D’après Jérôme Amez-Droz, «Les directeurs des écoles supérieures professionnelles ont trouvé d’autres mesures qui nous permettent d’atteindre les 250’000 francs d’économies fixées dans le plan financier.»
17 Juin 2019
Au sein de la Haute École Spécialisée du nord-ouest de la Suisse (FHNW), les étudiant·e·s doivent s’acquitter de la somme de 100 francs en frais de matériel par semestre. Cependant, les textes imprimés ne sont distribués qu’occasionnellement par les conférenciers et les étudiant·e·s travaillent directement avec les scripts numériques.
En d’autres termes, les étudiant·e·s paient 100 francs par semestre et reçoivent très peu de papier en échange. Calculés sur l’ensemble de la filière Bachelor, les frais de matériel s’élèvent à 600 francs pour les étudiant·e·s à plein temps et à 800 francs pour les étudiant·e·s à temps partiel.

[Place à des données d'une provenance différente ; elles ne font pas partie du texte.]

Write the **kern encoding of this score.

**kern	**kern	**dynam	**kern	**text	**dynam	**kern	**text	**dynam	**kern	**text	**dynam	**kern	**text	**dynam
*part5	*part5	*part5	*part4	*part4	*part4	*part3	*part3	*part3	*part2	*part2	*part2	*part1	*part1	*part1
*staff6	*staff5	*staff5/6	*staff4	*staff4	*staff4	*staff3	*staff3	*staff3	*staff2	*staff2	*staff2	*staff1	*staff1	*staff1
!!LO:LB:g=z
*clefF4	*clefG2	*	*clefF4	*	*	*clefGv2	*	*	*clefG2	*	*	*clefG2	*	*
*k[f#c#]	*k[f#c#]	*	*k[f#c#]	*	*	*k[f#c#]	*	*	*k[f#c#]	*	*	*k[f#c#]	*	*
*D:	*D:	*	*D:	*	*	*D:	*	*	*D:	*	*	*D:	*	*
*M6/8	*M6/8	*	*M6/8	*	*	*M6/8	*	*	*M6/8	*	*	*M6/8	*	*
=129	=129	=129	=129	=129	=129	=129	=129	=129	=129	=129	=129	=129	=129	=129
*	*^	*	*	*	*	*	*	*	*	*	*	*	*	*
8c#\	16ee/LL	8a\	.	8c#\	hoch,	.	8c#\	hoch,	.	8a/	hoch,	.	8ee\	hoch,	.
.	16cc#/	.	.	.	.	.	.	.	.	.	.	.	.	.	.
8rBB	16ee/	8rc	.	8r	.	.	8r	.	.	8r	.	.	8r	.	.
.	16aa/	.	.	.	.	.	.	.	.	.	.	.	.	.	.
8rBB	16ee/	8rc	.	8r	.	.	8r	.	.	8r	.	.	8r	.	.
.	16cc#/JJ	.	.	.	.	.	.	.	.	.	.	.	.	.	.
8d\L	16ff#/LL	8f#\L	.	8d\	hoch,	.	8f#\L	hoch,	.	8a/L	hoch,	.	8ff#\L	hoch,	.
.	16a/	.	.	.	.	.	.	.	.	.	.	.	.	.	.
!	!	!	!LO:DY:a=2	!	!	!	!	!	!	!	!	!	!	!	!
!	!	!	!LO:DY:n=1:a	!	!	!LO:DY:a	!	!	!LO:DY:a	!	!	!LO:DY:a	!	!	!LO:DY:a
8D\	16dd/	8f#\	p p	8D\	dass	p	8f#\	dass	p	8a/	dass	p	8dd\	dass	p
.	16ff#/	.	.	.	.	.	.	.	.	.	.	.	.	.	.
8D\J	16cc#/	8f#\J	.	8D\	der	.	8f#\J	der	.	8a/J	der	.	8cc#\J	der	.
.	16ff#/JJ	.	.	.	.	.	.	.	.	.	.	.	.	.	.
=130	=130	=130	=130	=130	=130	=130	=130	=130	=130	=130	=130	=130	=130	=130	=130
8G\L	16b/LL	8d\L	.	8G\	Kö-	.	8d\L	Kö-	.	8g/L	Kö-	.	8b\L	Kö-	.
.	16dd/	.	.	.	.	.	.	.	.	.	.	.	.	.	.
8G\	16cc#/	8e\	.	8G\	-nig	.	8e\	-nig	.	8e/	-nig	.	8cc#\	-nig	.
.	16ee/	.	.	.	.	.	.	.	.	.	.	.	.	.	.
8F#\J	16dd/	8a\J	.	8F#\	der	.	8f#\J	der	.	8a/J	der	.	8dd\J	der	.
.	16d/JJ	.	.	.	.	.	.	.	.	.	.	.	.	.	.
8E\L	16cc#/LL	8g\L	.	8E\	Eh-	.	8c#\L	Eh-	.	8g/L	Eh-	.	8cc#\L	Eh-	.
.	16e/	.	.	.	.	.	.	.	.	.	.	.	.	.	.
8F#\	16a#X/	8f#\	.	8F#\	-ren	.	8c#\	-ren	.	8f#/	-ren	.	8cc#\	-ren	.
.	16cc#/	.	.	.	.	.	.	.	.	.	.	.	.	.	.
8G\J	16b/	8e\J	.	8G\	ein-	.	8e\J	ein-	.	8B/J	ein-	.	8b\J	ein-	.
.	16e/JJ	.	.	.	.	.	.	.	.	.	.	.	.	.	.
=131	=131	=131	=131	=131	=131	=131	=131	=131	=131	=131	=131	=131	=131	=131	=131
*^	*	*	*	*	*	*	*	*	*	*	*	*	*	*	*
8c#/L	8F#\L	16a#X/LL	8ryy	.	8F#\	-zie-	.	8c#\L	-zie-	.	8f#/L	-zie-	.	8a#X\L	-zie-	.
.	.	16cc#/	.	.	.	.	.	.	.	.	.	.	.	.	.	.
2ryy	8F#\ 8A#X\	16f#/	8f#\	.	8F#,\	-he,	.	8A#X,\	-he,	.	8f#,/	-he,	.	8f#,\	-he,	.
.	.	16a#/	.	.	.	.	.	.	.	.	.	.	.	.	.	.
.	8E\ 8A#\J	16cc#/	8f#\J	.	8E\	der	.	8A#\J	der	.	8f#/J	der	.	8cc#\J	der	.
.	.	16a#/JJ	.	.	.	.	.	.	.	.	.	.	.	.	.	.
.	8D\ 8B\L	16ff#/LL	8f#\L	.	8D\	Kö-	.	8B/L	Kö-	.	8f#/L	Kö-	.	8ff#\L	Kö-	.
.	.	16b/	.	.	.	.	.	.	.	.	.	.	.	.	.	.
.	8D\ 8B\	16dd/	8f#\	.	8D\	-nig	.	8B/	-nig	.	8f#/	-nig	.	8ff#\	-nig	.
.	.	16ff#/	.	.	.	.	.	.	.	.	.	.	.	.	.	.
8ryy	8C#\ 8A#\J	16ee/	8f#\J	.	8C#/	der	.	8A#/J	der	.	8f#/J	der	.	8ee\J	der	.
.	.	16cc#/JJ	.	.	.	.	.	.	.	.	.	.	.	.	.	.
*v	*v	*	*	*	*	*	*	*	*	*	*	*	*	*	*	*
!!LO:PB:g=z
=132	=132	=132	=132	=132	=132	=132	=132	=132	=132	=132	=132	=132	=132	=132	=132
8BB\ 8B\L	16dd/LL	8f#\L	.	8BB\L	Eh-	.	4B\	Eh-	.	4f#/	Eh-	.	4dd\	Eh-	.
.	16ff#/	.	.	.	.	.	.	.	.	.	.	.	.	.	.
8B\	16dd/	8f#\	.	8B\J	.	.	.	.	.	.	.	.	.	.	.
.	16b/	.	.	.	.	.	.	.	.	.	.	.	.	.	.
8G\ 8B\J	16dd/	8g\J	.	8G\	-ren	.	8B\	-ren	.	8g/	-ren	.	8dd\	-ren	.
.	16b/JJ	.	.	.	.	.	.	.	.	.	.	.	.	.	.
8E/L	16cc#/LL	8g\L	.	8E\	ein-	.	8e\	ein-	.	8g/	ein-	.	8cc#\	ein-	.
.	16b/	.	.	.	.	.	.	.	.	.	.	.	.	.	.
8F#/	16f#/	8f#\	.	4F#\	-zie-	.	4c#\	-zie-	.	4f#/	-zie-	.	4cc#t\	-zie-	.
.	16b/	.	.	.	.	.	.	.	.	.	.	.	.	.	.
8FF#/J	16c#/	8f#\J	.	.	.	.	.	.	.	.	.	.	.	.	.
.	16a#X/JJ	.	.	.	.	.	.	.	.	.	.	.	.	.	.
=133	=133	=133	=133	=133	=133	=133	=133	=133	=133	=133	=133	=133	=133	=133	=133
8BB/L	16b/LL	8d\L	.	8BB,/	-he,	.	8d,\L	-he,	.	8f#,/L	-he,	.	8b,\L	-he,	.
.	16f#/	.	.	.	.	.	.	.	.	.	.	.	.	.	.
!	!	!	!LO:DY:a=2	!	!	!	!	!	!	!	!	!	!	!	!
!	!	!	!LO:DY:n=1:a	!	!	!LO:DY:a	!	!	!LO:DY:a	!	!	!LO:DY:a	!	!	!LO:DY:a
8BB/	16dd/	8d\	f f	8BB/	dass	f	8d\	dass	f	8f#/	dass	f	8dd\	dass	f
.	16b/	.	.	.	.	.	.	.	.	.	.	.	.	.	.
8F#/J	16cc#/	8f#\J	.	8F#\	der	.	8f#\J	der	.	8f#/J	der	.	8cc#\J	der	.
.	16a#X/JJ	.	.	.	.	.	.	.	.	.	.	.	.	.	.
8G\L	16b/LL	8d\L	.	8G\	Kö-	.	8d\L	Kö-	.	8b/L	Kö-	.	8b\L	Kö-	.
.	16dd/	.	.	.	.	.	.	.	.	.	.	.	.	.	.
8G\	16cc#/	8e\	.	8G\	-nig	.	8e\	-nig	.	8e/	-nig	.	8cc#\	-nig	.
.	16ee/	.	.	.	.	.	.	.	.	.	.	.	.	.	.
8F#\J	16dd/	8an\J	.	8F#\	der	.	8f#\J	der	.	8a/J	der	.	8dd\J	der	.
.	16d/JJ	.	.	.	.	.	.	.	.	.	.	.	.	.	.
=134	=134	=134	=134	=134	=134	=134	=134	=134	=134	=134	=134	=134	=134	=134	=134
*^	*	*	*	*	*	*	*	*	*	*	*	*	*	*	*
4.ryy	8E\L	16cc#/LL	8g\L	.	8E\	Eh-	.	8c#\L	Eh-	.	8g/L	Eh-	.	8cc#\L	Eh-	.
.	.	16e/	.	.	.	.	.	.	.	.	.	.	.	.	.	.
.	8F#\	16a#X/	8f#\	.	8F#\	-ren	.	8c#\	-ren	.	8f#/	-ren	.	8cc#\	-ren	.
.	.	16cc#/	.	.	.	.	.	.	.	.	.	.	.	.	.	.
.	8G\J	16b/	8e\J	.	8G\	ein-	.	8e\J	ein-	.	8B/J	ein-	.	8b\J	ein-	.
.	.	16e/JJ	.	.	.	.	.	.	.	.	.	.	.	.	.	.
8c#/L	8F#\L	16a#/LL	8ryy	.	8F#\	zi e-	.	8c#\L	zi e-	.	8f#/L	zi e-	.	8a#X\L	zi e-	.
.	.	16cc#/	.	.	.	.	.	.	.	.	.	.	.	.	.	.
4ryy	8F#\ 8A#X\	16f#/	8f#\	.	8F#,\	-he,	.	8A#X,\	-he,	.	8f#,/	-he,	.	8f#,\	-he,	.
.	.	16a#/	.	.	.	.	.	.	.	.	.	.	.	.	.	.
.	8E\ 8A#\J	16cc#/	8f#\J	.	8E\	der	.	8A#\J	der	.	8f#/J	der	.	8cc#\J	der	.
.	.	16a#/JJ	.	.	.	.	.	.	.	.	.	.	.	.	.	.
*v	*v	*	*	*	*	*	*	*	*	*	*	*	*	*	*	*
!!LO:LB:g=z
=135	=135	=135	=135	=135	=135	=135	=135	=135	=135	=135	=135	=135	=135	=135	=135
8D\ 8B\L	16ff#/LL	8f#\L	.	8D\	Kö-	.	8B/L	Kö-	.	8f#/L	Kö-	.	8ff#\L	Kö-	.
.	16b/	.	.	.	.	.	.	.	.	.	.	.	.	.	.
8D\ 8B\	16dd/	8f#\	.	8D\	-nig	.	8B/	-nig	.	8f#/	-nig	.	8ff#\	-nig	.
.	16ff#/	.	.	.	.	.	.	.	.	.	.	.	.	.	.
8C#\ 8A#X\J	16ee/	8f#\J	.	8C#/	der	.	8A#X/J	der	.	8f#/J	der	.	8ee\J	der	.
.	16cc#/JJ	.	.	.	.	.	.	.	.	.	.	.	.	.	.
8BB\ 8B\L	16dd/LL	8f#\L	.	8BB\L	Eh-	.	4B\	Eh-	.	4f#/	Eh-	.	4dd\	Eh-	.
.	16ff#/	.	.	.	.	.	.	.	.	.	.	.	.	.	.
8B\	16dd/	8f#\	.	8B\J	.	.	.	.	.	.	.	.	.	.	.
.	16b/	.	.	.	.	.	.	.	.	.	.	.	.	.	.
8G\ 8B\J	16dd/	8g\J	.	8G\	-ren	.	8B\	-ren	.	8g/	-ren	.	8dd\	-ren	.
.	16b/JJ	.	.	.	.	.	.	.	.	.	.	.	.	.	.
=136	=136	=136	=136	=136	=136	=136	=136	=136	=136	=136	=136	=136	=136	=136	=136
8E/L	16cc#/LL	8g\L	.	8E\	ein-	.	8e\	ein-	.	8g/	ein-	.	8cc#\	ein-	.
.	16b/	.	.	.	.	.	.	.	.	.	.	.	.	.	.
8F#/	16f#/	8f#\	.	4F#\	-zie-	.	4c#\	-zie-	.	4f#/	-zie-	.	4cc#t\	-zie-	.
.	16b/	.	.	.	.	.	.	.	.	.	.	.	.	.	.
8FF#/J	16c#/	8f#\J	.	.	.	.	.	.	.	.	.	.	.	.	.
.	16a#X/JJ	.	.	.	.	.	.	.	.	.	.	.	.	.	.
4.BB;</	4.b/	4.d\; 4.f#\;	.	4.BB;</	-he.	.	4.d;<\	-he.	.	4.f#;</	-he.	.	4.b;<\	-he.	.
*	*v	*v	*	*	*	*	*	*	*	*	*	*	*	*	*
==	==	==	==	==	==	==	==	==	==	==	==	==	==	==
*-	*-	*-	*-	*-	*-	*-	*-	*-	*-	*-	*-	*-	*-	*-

D’après Dominik Lehmann, Chef de la communication de la FHNW, «La détermination des frais de matériel est de la responsabilité des différentes universités de la FHNW ; les règlements universitaires correspondants sont approuvés par le président de la Direction». De plus, toujours selon Lehmann, les frais de matériel couvrent non seulement les coûts effectifs du matériel mais également les coûts des licences de logiciels spécifiques à une matière. «Le calcul des coûts, les possibilités de réduire la consommation de matériel et les frais de matériel correspondants sont régulièrement vérifiés dans les universités».
30 Avr 2019
Dès 2021, plusieurs changements concernant les étudiant·e·s provenant de l’Union européenne (UE) en échange au Royaume-Uni sont prévus, et ce, indépendamment d’un accord trouvé pour la sortie du Brexit.
Il s’agit par exemple pour ces étudiant·e·s européen·ne·s ; de payer les mêmes frais de scolarités que celles et ceux hors-UE et de retirer le soutien financier qui leur était jusqu’ici accordé. Ces changements pourraient entraîner une baisse du nombre d’étudiant·e·s de l’UE dans les universités anglaises, ainsi qu’une augmentation des frais de scolarité pour les étudiant·e·s britanniques.
Pour cela, le gouvernement tient à faire en sorte que les étudiant·e·s européen·ne·s puissent continuer à venir un échange dans le pays, en devant faire face au moins d’obstacle possible. D’après Chris Skidmore, Ministre des universités, «Les discussions sont en cours au niveau du Cabinet, et devraient rester confidentielles. […| Le gouvernement fera prochainement une annonce au sujet des frais de scolarités des étudiants de l’UE pour l’année académique 2020-21.»
4 Jan 2019
Le Président du Conseil suisse de la science (CSS ) Gerd Folkers critique la «sélectivité sociale» du système suisse de l’éducation et estime qu’il y’a une nécessité urgente d’agir dans cette matière.
Le CSS a donc émis une série de recommandations, qui ne visent pas une «académisation» accrue du paysage de l’éducation mais plutôt une répartition équitable des possibilités de transfert d’un niveau scolaire à l’autre. Une étude de l’Université de Berne indique par ailleurs que le système suisse de l’éducation est injuste et inefficace. Le renoncement aux études par les talents économiquement pauvres coûterait à la société dans son ensemble plus cher que la prise en charge de leurs frais d’études par le grand public.
11 Oct 2018
Le Canton de Fribourg autorise ses étudiant·e·s à déduire plus de dépenses scolaires afin d’atténuer l’impact de la hausse des taxes universitaires.